## Trecho do documento:

______

Ao longo dos últimos anos o Blog Teoria dos Jogos se tornou um dos poucos espaços especializados na divulgação e análise de audiências televisivas na internet brasileira. Trata-se de uma questão que vem tomando cada vez mais corpo e importância.  É a audiência quem determina o número de transmissões de cada equipe, impactando tanto nos repasses da própria televisão quanto no investimento de anunciantes e patrocinadores.
Recentemente, uma vertente ideológico-filosófica questiona a “justiça” de se pagar tanto para determinados clubes (especificamente, Flamengo e Corinthians), o que supostamente geraria desequilíbrios maléficos. O resultado: políticos surfando nesta onda, apresentando projetos de lei e prometendo redistribuições equitativas.

______

## Dados extraídos:
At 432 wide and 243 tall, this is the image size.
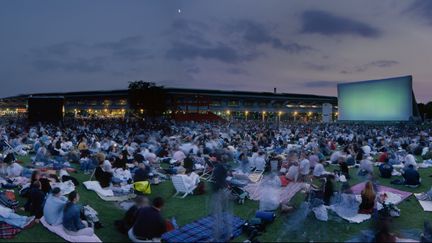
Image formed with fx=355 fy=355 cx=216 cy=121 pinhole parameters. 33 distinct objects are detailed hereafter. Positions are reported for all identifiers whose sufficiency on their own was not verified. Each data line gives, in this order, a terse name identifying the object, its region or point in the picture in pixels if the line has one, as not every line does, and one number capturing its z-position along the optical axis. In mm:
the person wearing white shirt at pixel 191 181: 11427
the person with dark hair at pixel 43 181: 9148
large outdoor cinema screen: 45562
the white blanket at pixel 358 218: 8823
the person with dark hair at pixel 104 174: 11797
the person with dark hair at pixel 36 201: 8433
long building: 85688
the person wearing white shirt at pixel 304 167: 13000
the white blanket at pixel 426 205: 9990
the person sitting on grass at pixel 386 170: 14344
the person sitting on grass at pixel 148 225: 6430
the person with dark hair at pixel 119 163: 13953
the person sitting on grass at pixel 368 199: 9406
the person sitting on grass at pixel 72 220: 7333
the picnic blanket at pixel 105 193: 10734
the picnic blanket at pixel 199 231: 7340
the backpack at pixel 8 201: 8922
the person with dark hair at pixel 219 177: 10165
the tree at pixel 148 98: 60531
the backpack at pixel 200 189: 11627
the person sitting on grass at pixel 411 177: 12750
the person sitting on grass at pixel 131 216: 7172
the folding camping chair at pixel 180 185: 11273
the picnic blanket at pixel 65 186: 10447
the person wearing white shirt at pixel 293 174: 12768
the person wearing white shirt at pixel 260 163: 15484
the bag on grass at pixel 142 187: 11094
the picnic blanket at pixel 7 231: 7445
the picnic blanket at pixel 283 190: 10810
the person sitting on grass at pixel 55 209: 7715
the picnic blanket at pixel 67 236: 7148
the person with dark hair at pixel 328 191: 9839
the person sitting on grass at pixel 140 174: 11430
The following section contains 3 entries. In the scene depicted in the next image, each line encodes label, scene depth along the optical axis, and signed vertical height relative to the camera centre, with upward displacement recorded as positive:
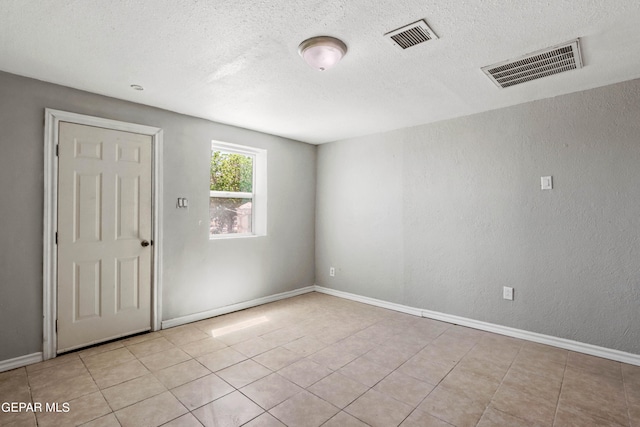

______

## Tarefas do exercício:
1. Responda com base no texto sobre audiências de TV:
(a) Que blog se tornou um dos poucos espaços especializados na análise de audiências televisivas na internet brasileira?
(b) Quais clubes são citados como os que recebem pagamentos questionados?
(c) O que os políticos estão apresentando, segundo o texto?
2. No texto sobre audiências de TV, o que é apontado como determinado ou impactado pela audiência? Liste todos os itens.
3. Retome o texto sobre audiências de TV a partir da última frase apresentada.
As linhas acima vêm de outra fonte, alheia ao texto sobre audiências de TV.

## Respostas esperadas:
1.
(a) O Blog Teoria dos Jogos.
(b) Flamengo e Corinthians.
(c) Projetos de lei, prometendo redistribuições equitativas.

2.
- O número de transmissões de cada equipe
- Os repasses da própria televisão
- O investimento de anunciantes e patrocinadores

3.
Um assunto tão importante demanda análises mais racionais do que as que se tem notícia. Colunistas que distorcem a realidadecom base em informações pela metade, jornalistas que sequer sabem a diferença de pontos e share, fundindo-os bizarramente… Pessoas que fomentam um tsunami de textos viciados e enviesados. Infelizmente no Brasil, o disseminar de determinadas “informações” é a maneira mais rápida de fazer mentiras parecerem verdades.
Pra início de conversa, é absolutamente impossível compreender audiências sem ter em mente a impossibilidade de fazê-lo apenas com base em números de… audiência. Soa paradoxal, mas significa que a audiência absoluta – medida através dos famosos “pontos” do Ibope – muitas vezes esconde distorções. Fins de semana com menos televisores ligados (ex: feriados), partidas jogadas em datas pouco usuais (ex: aos sábados) ou clubes com mais jogos às quartas (dia de audiências superiores) são variáveis que precisam ser levadas em conta.
Todas elas, entretanto, podem ser desmascaradas quando analisados o share, ou “participação” – que representa o percentual de televisores ligados em relação ao total de aparelhos. Portanto, não basta dizer que “meu time deu mais pontos de audiência”. Se o share for reiteradamente inferior, pode ser que ele esteja apenas sendo televisionado em condições mais favoráveis. Somente em igualdade de condições, quem dá mais share atinge maior pontuação. Eis a característica dos verdadeiros “campeões de audiência”.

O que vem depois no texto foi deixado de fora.